The correction to the Coulomb self-energy $\Delta {\Sigma }_C$ is given in the self-consistent Hartree-Fock approximation by the sum of (a) the Hartree (direct) term and (b) the Fock (exchange) term. The wavy line represents the Coulomb interaction, which has the form $U_{nm}\delta \left(\tau -{\tau }^{\prime }\right)$ on the Keldysh time contour.

Figure 3

(Color online) Self-consistent Hartree-Fock correction to the Coulomb self-energy matrix of a hypothetical C-C diatomic molecule versus lead chemical potential, shown in the vicinity of the HOMO resonance. Here ${\mu }_0=\left({\epsilon }_{\text{HOMO}}+{\epsilon }_{\text{LUMO}}\right)/2$ is the chemical potential of the isolated molecule and $T=300\text{K}$. The molecular junction parameters $U_{11}=U_{22}=8.9\text{eV}$, $U_{12}=4.4\text{eV}$, $t_{12}=2.0\text{eV}$, and ${\Gamma }_1={\Gamma }_2=0.2\text{eV}$ were used (see Sec. 3).

Figure 4

(Color online) Equilibrium correlation functions near the HOMO resonance for a diatomic molecule (same parameters as in Fig. 3). Top: total molecular charge $⟨N⟩$ in three different approximations: $\Sigma ={\Sigma }_C^{\left(0\right)}$ (isolated molecule in the grand canonical ensemble); $\Sigma ={\Sigma }_C^{\left(0\right)}+{\Sigma }_T$ (elastic cotunneling approximation); and $\Sigma ={\Sigma }_C^{\left(0\right)}+{\Sigma }_T+\Delta {\Sigma }_C^{\text{HF}}$ (self-consistent HF correction). The charging step is broadened in the elastic cotunneling approximation, compared to that of the isolated molecule, and acquires a “knee” near resonance. In the self-consistent HF approximation, the charge imbalance $\Delta N=⟨N⟩-⟨N⟩{\mid }_{{\Sigma }_T\to 0}$ is strongly screened near resonance, leading to a charging step as steep as that of the isolated molecule, but asymptotically approaches the elastic cotunneling result away from resonance.
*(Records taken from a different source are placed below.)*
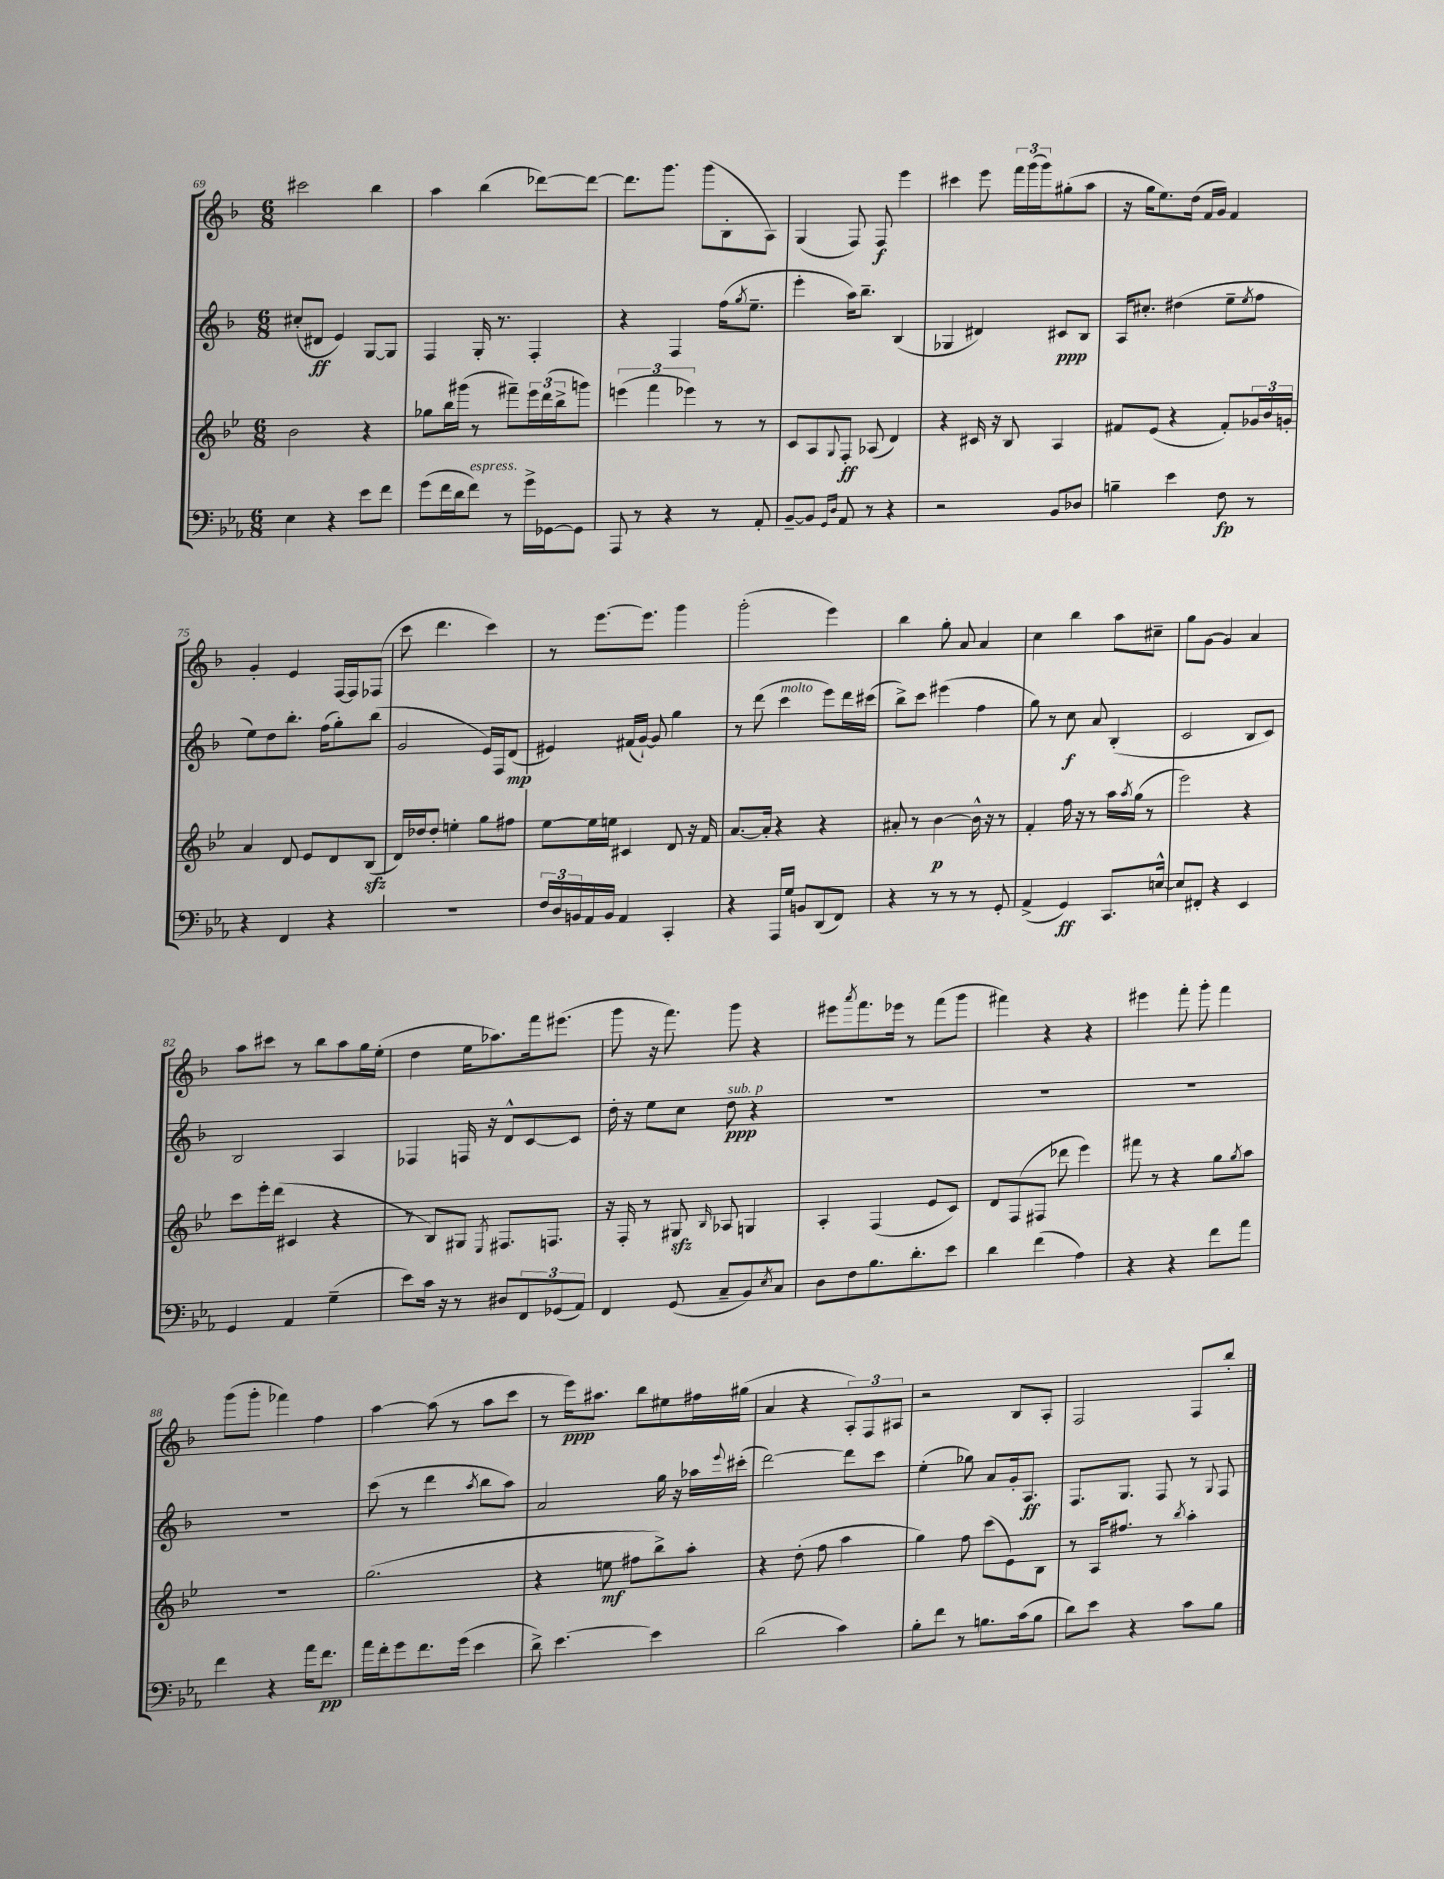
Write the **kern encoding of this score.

**kern	**dynam	**kern	**dynam	**kern	**dynam	**kern	**dynam
*part4	*part4	*part3	*part3	*part2	*part2	*part1	*part1
*staff4	*staff4	*staff3	*staff3	*staff2	*staff2	*staff1	*staff1
*clefF4	*	*clefG2	*	*clefG2	*	*clefG2	*
*k[b-e-a-]	*	*k[b-e-]	*	*k[b-]	*	*k[b-]	*
*M6/8	*	*M6/8	*	*M6/8	*	*M6/8	*
=69	=69	=69	=69	=69	=69	=69	=69
4E-\	.	2b-\	.	(8cc#X'/L	.	2ccc#X\	.
.	.	.	.	8d#X/J	ff	.	.
4r	.	.	.	4e/)	.	.	.
8e-\L	.	4r	.	[8G/L	.	4bb-\	.
8f\J	.	.	.	8G/J]	.	.	.
=70	=70	=70	=70	=70	=70	=70	=70
(8g\L	.	8gg-X\L	.	4F/	.	4aa\	.
16f\L	.	16bb-\L	.	.	.	.	.
16d\J	.	(16ggg#X\JJ	.	.	.	.	.
!LO:TX:a:i:t=espress.	!	!	!	!	!	!	!
8f\J)	.	8r	.	16G'/	.	(4bb-\	.
.	.	.	.	8.r	.	.	.
8r	.	8fff#X~\L)	.	.	.	.	.
16g^\LL	.	24eee-\L	.	4F'/	.	[8ddd-X\L)	.
.	.	(24ddd\	.	.	.	.	.
[16GG-X\J	.	.	.	.	.	.	.
.	.	24bb-^\J	.	.	.	.	.
8GG-\J]	.	8gggn\J)	.	.	.	8ddd-\J_	.
=71	=71	=71	=71	=71	=71	=71	=71
8AAA-/	.	(6eeen\	.	4r	.	8.ddd-\L]	.
8r	.	.	.	.	.	.	.
.	.	6fff\	.	.	.	.	.
.	.	.	.	.	.	8.ggg\J	.
4r	.	.	.	4F/	.	.	.
.	.	6eee-X\)	.	.	.	.	.
.	.	.	.	.	.	(8ggg\L	.
8r	.	8r	.	(16ff\KL	.	8B-'\	.
.	.	.	.	8qgg/	.	.	.
.	.	.	.	8.ee~\J	.	.	.
8AA-'/	.	8r	.	.	.	8A\J)	.
=72	=72	=72	=72	=72	=72	=72	=72
[8BB-~/L	.	8c/L	.	4eee'\	.	(4G/	.
8BB-/J]	.	8A/	.	.	.	.	.
16qqGG/LL	.	.	.	.	.	.	.
16qqD/JJ	.	8qqG/	.	.	.	.	.
8AA-/	.	8F'/J	ff	16aa\KL)	.	8F/)	.
.	.	.	.	8.bb-~\J	.	.	.
8r	.	(8A-X/	.	.	.	8F/	f
4r	.	4d/)	.	(4B-/	.	4eee\	.
=73	=73	=73	=73	=73	=73	=73	=73
2r	.	4r	.	4G-X/	.	4ccc#X\	.
.	.	16c#X/	.	4d#X/)	.	8eee\	.
.	.	16r	.	.	.	.	.
.	.	8B-/	.	.	.	24fff\LL	.
.	.	.	.	.	.	(24ggg\	.
.	.	.	.	.	.	24ggg\J)	.
8BB-/L	.	4A/	.	8c#X/L	ppp	(8gg#X'\	.
8D-X/J	.	.	.	8B-/J	.	8aa\J	.
=74	=74	=74	=74	=74	=74	=74	=74
4Bn~\	.	8f#X/L	.	16A/KL	.	16r	.
.	.	.	.	8.cc#X'/J	.	16gg\KL	.
.	.	(8e-/J	.	.	.	8.ee\)	.
4e-\	.	4r	.	(4dd#X\	.	.	.
.	.	.	.	.	.	(16dd\Jk	.
.	.	.	.	.	.	16f/LL	.
.	.	.	.	.	.	16g/JJ)	.
8F\	fp	8f#'/L)	.	8ee~\L	.	4f/	.
.	.	.	.	8qee/	.	.	.
8r	.	24g-X/L	.	8ff\J	.	.	.
.	.	24b-/	.	.	.	.	.
.	.	24gn'/JJ	.	.	.	.	.
!!LO:LB:g=z
=75	=75	=75	=75	=75	=75	=75	=75
4r	.	4a/	.	8ee\L)	.	4g'/	.
.	.	.	.	8dd\	.	.	.
4FF/	.	8d/	.	8.bb-'\J	.	4e/	.
.	.	8e-/L	.	.	.	.	.
.	.	.	.	(16ff\KL	.	.	.
4r	.	8d/	.	8gg'\)	.	[16F/LL	.
.	.	.	.	.	.	16F/J]	.
.	.	(8B-zz/J	.	(8bb-\J	.	(8F-X/J	.
=76	=76	=76	=76	=76	=76	=76	=76
2.r	.	16d/LL)	.	2g/	.	8ccc\	.
.	.	16dd-X/J	.	.	.	.	.
.	.	8dd-'/J	.	.	.	4.ddd\	.
.	.	4een'\	.	.	.	.	.
.	.	8gg\L	.	16e/LL)	.	4ccc\)	.
.	.	.	.	16F/J	.	.	.
.	.	8ff#X\J	.	(8d/J	mp	.	.
=77	=77	=77	=77	=77	=77	=77	=77
24F/LL	.	[8ee-\L	.	4e#X/)	.	8r	.
24D/	.	.	.	.	.	.	.
24BBn/	.	.	.	.	.	.	.
16AA-/	.	16ee-\L]	.	.	.	[8.eee\L	.
16BB/JJ	.	16een\JJ	.	.	.	.	.
4AA-/	.	4c#X/	.	(16f#X/LL	.	.	.
.	.	.	.	[16g`/JJ)	.	8.eee\J]	.
.	.	.	.	8g/]	.	.	.
4CC'/	.	8d/	.	4gg\	.	4ggg\	.
.	.	16r	.	.	.	.	.
.	.	16f/	.	.	.	.	.
=78	=78	=78	=78	=78	=78	=78	=78
4r	.	[8.a/L	.	8r	.	(2ggg'\	.
.	.	.	.	(8ddd\	.	.	.
.	.	16a'/Jk]	.	.	.	.	.
!	!	!	!	!LO:TX:a:i:t=molto	!	!	!
16AAA-/LL	.	4r	.	4ccc\	.	.	.
16G/JJ	.	.	.	.	.	.	.
8BBn/L	.	.	.	.	.	.	.
(8DD/	.	4r	.	8eee\L)	.	4eee\)	.
8FF/J)	.	.	.	16ddd\L	.	.	.
.	.	.	.	(16ccc#X\JJ	.	.	.
=79	=79	=79	=79	=79	=79	=79	=79
4r	.	8a#X'/	.	8bb-^\L)	.	4bb-\	.
.	.	8r	.	8ccc\J	.	.	.
8r	.	[4b-\	p	(4eee#X\	.	8gg'\	.
8r	.	.	.	.	.	8a/	.
8r	.	16b-^^\]	.	4ff\	.	4a/	.
.	.	16r	.	.	.	.	.
8GG'/	.	8r	.	.	.	.	.
=80	=80	=80	=80	=80	=80	=80	=80
(4AA-^/	.	4f'/	.	8gg\)	.	4cc\	.
.	.	.	.	8r	.	.	.
4GG/)	ff	16ff\	.	8cc\	f	4bb-\	.
.	.	16r	.	.	.	.	.
.	.	8r	.	8a/	.	.	.
8.CC/L	.	16aa\LL	.	(4B-'/	.	8aa\L	.
.	.	8qaa/	.	.	.	.	.
.	.	(16gg\JJ	.	.	.	.	.
.	.	8r	.	.	.	8cc#X~\J	.
[16En^^/Jk	.	.	.	.	.	.	.
=81	=81	=81	=81	=81	=81	=81	=81
8E/L]	.	2eee-\)	.	2c/	.	8gg\L	.
8FF#X'/J	.	.	.	.	.	[8g\J	.
4r	.	.	.	.	.	4g/]	.
4EE-/	.	4r	.	8B-/L	.	4a/	.
.	.	.	.	8c/J)	.	.	.
!!LO:LB:g=z
=82	=82	=82	=82	=82	=82	=82	=82
4GG/	.	8ccc\L	.	2B-/	.	8aa\L	.
.	.	16eee-'\L	.	.	.	8ccc#X\J	.
.	.	(16ddd\JJ	.	.	.	.	.
4AA-/	.	4c#X/	.	.	.	8r	.
.	.	.	.	.	.	8bb-\L	.
(4G~\	.	4r	.	4A/	.	8aa\	.
.	.	.	.	.	.	16gg\L	.
.	.	.	.	.	.	(16ee'\JJ	.
=83	=83	=83	=83	=83	=83	=83	=83
8e-\L)	.	8r	.	4F-X/	.	4dd\	.
16c\Jk	.	8B-/L)	.	.	.	.	.
16r	.	.	.	.	.	.	.
8r	.	8G#X/J	.	16Fn/	.	16ee\KL	.
.	.	.	.	16r	.	8.aa-X\)	.
.	.	8qE-/	.	.	.	.	.
8D#X/L	.	8.F#X/L	.	8d^^/L	.	.	.
12FF/	.	.	.	[8c/	.	16fff\k	.
.	.	8.Fn/J	.	.	.	(8.eee#X\J	.
(12GG-X/	.	.	.	.	.	.	.
.	.	.	.	8c/J]	.	.	.
12AA-/J)	.	.	.	.	.	.	.
=84	=84	=84	=84	=84	=84	=84	=84
4FF/	.	16r	.	16dd'\	.	8ggg\	.
.	.	16F'/	.	16r	.	.	.
.	.	8r	.	8ee\L	.	16r	.
.	.	.	.	.	.	8.fff\)	.
(8GG/	.	8G#Xzz/	.	8cc\J	.	.	.
.	.	16qqB-/	.	.	.	.	.
!	!	!	!	!LO:TX:a:i:t=sub. p	!	!	!
8C~/L	.	8A-X/	.	8dd\	ppp	8ggg\	.
8BB-/)	.	4Gn/	.	4r	.	4r	.
8qE-/	.	.	.	.	.	.	.
8C/J	.	.	.	.	.	.	.
=85	=85	=85	=85	=85	=85	=85	=85
8D\L	.	4A'/	.	2.r	.	8eee#X\L	.
.	.	.	.	.	.	8qaaa/	.
8F\	.	.	.	.	.	8.fff\	.
8.B-\	.	(4F/	.	.	.	.	.
.	.	.	.	.	.	16eee-X\Jk	.
.	.	.	.	.	.	8r	.
8.d'\	.	.	.	.	.	.	.
.	.	8e-/L	.	.	.	(8fff\L	.
8e-\J	.	8c/J)	.	.	.	8ggg\J	.
=86	=86	=86	=86	=86	=86	=86	=86
4d\	.	8d/L	.	2.r	.	4fff#X\)	.
.	.	(8F/	.	.	.	.	.
(4f\	.	8F#X/J	.	.	.	4r	.
.	.	8ddd-X\	.	.	.	.	.
4A-\)	.	4eee-\)	.	.	.	4r	.
=87	=87	=87	=87	=87	=87	=87	=87
4r	.	8fff#X\	.	2.r	.	4eee#X\	.
.	.	8r	.	.	.	.	.
4r	.	4r	.	.	.	8fff'\	.
.	.	.	.	.	.	8ggg'\	.
8f\L	.	8gg\L	.	.	.	4fff\	.
.	.	8qgg/	.	.	.	.	.
8a-\J	.	8aa\J	.	.	.	.	.
!!LO:LB:g=z
=88	=88	=88	=88	=88	=88	=88	=88
4f\	.	2.r	.	2.r	.	(8ggg\L	.
.	.	.	.	.	.	8ggg'\J	.
4r	.	.	.	.	.	4fff-X\)	.
16a-\KL	.	.	.	.	.	4ff\	.
8.f\J	pp	.	.	.	.	.	.
=89	=89	=89	=89	=89	=89	=89	=89
16a-\LL	.	(2.gg\	.	(8ccc\	.	[4aa\	.
16f'\J	.	.	.	.	.	.	.
8g\	.	.	.	8r	.	.	.
8.f\	.	.	.	4ddd\	.	(8aa\]	.
.	.	.	.	.	.	8r	.
(16g\Jk	.	.	.	.	.	.	.
.	.	.	.	8qaa/	.	.	.
4e-\	.	.	.	8bb-\L	.	8aa\L	.
.	.	.	.	8aa\J)	.	8ccc\J	.
=90	=90	=90	=90	=90	=90	=90	=90
8d^\)	.	4r	.	2a/	.	8r	.
[4.e-\	.	.	.	.	.	16eee\KL)	ppp
.	.	.	.	.	.	8.aa#X\J	.
.	.	8een\	mf	.	.	.	.
.	.	8ff#X\L	.	.	.	8bb-\L	.
4e-\]	.	8bb-^\)	.	16gg\	.	8ee#X\	.
.	.	.	.	16r	.	.	.
.	.	8aa'\J	.	16aa-X\LL	.	16ff#X\L	.
.	.	.	.	8qqeee/	.	.	.
.	.	.	.	(16ccc#X'\JJ	.	(16gg#X\JJ	.
=91	=91	=91	=91	=91	=91	=91	=91
(2d\	.	4r	.	[2ddd\)	.	4a/	.
.	.	(8dd'\	.	.	.	4r	.
.	.	8ff\	.	.	.	.	.
4c\)	.	4aa\	.	8ddd\L]	.	12A'/L)	.
.	.	.	.	.	.	12F/	.
.	.	.	.	8ccc\J	.	.	.
.	.	.	.	.	.	12A#X/J	.
=92	=92	=92	=92	=92	=92	=92	=92
8B-'\L	.	4gg\)	.	(4ee'\	.	2r	.
8f\J	.	.	.	.	.	.	.
8r	.	8ff\	.	8gg-X\)	.	.	.
8.Bn\L	.	(8ccc\L	.	8a/L	.	.	.
.	.	8e-\)	.	16g'/k	.	8B-/L	.
(16c\k	.	.	.	8.A/J	ff	.	.
8B\J	.	8B-\J	.	.	.	8A'/J	.
=93	=93	=93	=93	=93	=93	=93	=93
8d\L)	.	8r	.	8.F/L	.	2F/	.
8e-\J	.	16A/KL	.	.	.	.	.
.	.	8.ff#X/J	.	8.G/J	.	.	.
4r	.	.	.	.	.	.	.
.	.	8r	.	8F/	.	.	.
.	.	8qbb-/	.	.	.	.	.
8c\L	.	4aa'\	.	8r	.	8F/L	.
.	.	.	.	8qqG/	.	.	.
8B-\J	.	.	.	8F/	.	8bb-'/J	.
==	==	==	==	==	==	==	==
*-	*-	*-	*-	*-	*-	*-	*-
Bottom: the correlation function $⟨d_{1\sigma }^{†}{d}_{2\sigma }⟩$ in the same three approximations.

Figure 5

(Color online) Transmission probability and phase calculated with and without the self-consistent HF correction. Note that the transmission peaks and nodes are not shifted by $\Delta {\Sigma }_C^{\text{HF}}$ but the width of the transmission resonance is reduced asymmetrically. (Note: linestyles reversed in lower panel.)

Figure 6

(Color online) Thermoelectric power of a BDT-Au junction at $T=300\text{K}$ as a function of the lead-molecule chemical potential mismatch for three different tunneling widths. Comparison to the experimental value (Ref. 30) $7.0\pm 0.2\mu \text{V}/\text{K}$ fixes ${\mu }_{\text{Au}}={\mu }_0-\left(3.22\pm 0.04\right)\text{eV}$ (see the inset showing close-up of experimentally relevant parameter range).

Figure 7

(Color online) Linear-response conductance versus chemical potential (top panel) and differential conductance versus chemical potential and bias voltage (bottom panel) for a benzene(1,4)dithiol-Au junction. The calculation was carried out within the elastic cotunneling approximation using Eq. (28) with ${\Gamma }_1={\Gamma }_2=0.63\text{eV}$ and $T=300\text{K}$. Here $G_0=2e^2/h$ is the conductance quantum. Note the asymmetric Fano-like line shapes and the transmission nodes (arising from destructive interference) in the top panel. The numbers within the central diamonds of the bottom panel indicate the quantized charge on the molecule (relative to neutral benzene). The full spectrum is shown for completeness.

Figure 8

(Color online) Differential conductance spectrum of a benzene(1,4)dithiol-Au junction (same parameters as in Fig. 7) focusing on the vicinity of the HOMO resonance. The arrows indicate features corresponding to resonant tunneling through excitonic states of the junction.